In last week’s energy news, the drastic cut in the estimate of recoverable shale oil in Monterey, California, by the Energy Information Administration drew a lot of attention. In 2011, a consulting company had estimated that there would be as many as 13.7 billion barrels that could be extracted with today’s production technology. The latest update is 600 million barrels – a 96% decrease. It turned out that Monterey’s geology is not very conductive to fracking.

Reactions to the news have been predictable. For example, The Guardian, which has expressed reservations about fracking in the past, declared that “Industry’s over-inflated reserve estimates are unravelling, and with it the ‘American dream’ of oil independence.”

Responding to Los Angeles Times queries, Tupper Hull, spokesman for the Western States Petroleum Association, said that “”We have a lot of confidence in the intelligence and skill of our engineers and geologists to find ways to adapt … As the technologies change, the production rates could also change dramatically.”
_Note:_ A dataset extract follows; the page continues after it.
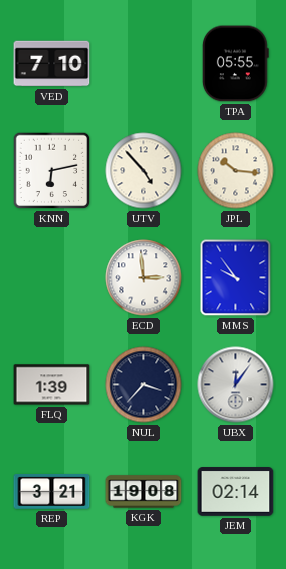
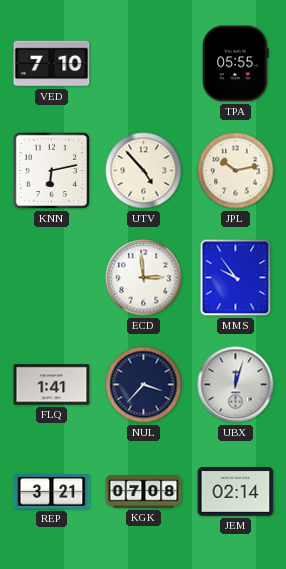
JPL: 10:16 -> 10:13
FLQ: 1:39 -> 1:41
UBX: 12:06 -> 12:03
KGK: 19:08 -> 07:08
For California’s Governor, Jerry Brown, the news brings trouble. Although Brown has a reputation for being sympathetic to environmental concerns, he had earlier endorsed fracking in Monterey, hoping California to benefit from an economic boom that the largest shale oil reservation in the United States would bring.
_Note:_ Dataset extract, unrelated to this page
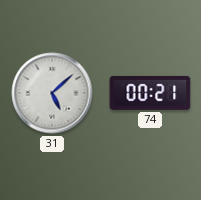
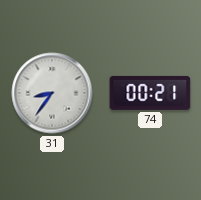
31: 5:08 -> 8:36
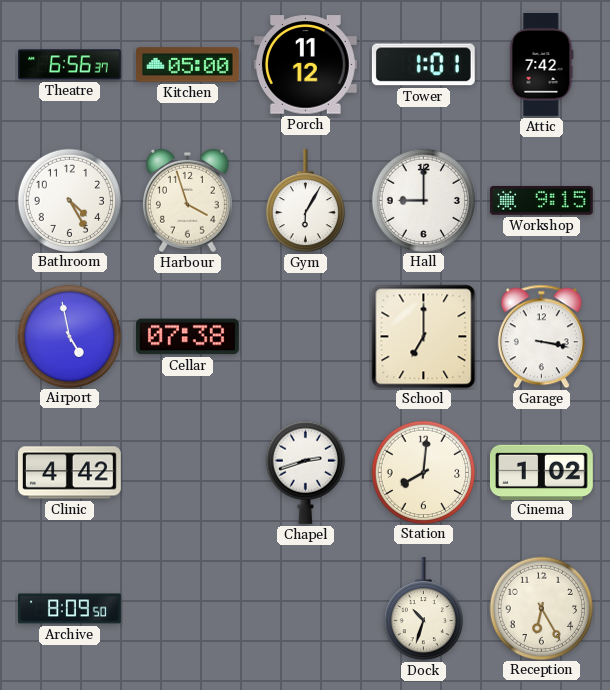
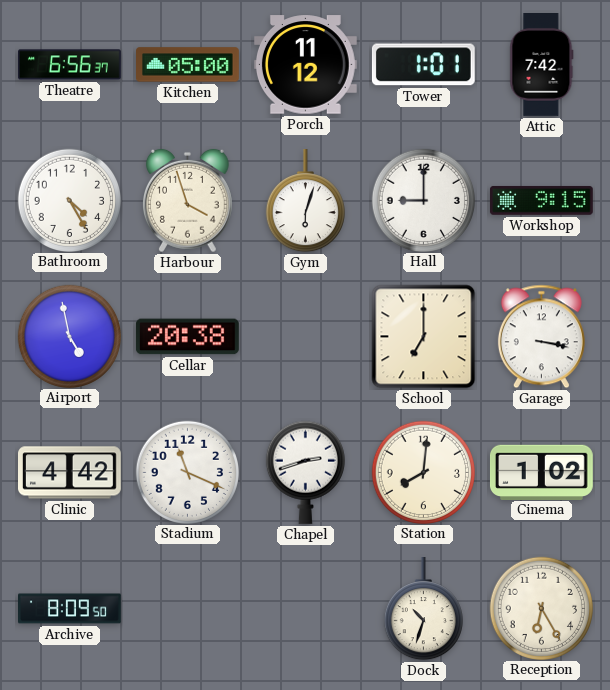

What to make of all this? For Governor Brown, it’s quite simple — there is no fracking boom in sight. The industry may or may not develop the requisite technologies, depending on oil prices and the difficulty of the engineering problem. At this stage, it’s all speculation.
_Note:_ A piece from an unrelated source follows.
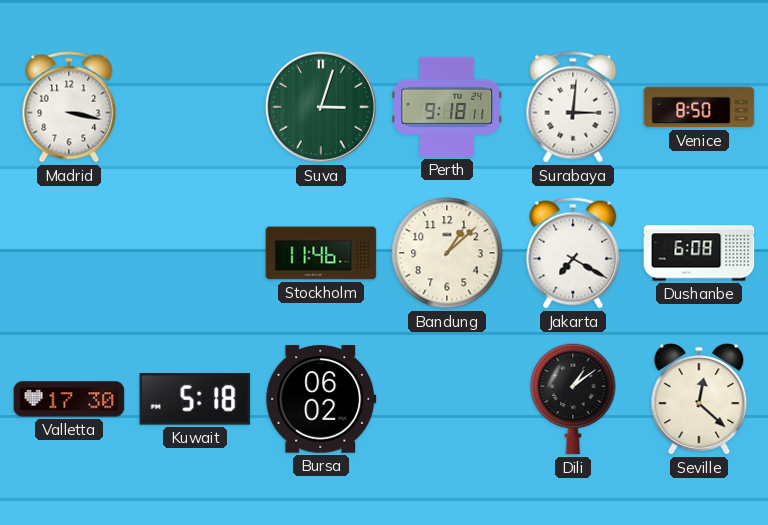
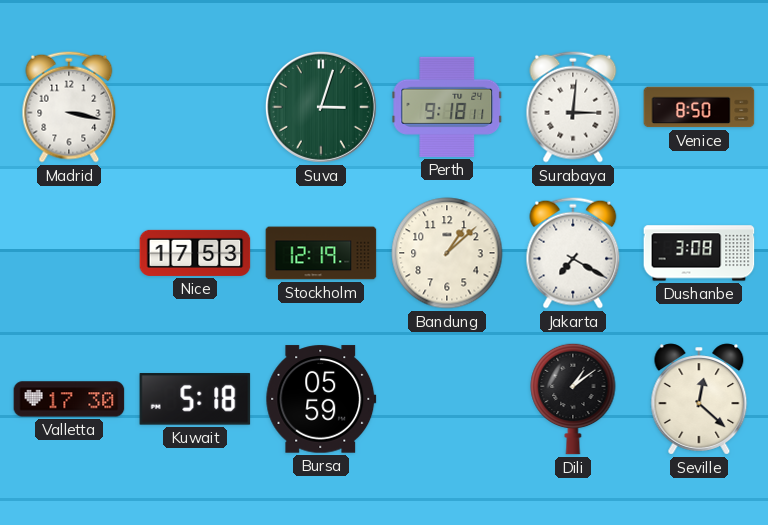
Nice: none -> 17:53
Stockholm: 11:46 -> 12:19
Dushanbe: 6:08 -> 3:08
Bursa: 06:02 -> 05:59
Many of my fellow environmentalists have welcomed the news. This makes sense in that it casts doubt on the future of shale oil in America — Monterey was supposed to be the mother lode — and, assuming current industry estimates are based on speculative consultant work, elsewhere as well. At the same time, we should not forget that the oil is still there. The industry will surely invest heavily in new, more aggressive technologies to recover the resource.

In the light of the news, it is now important that industry claims about oil and gas be thoroughly scrutinized. The industry’s valuation depends not only on output today, but the expectation of output in the future. This is also true of energy policy. If the industry is operating under wildly optimistic output expectations, then the case for energy conservation and renewable energy deployment is even stronger — not that it has ever been weak, except in the minds of fossil fuel executives — than before.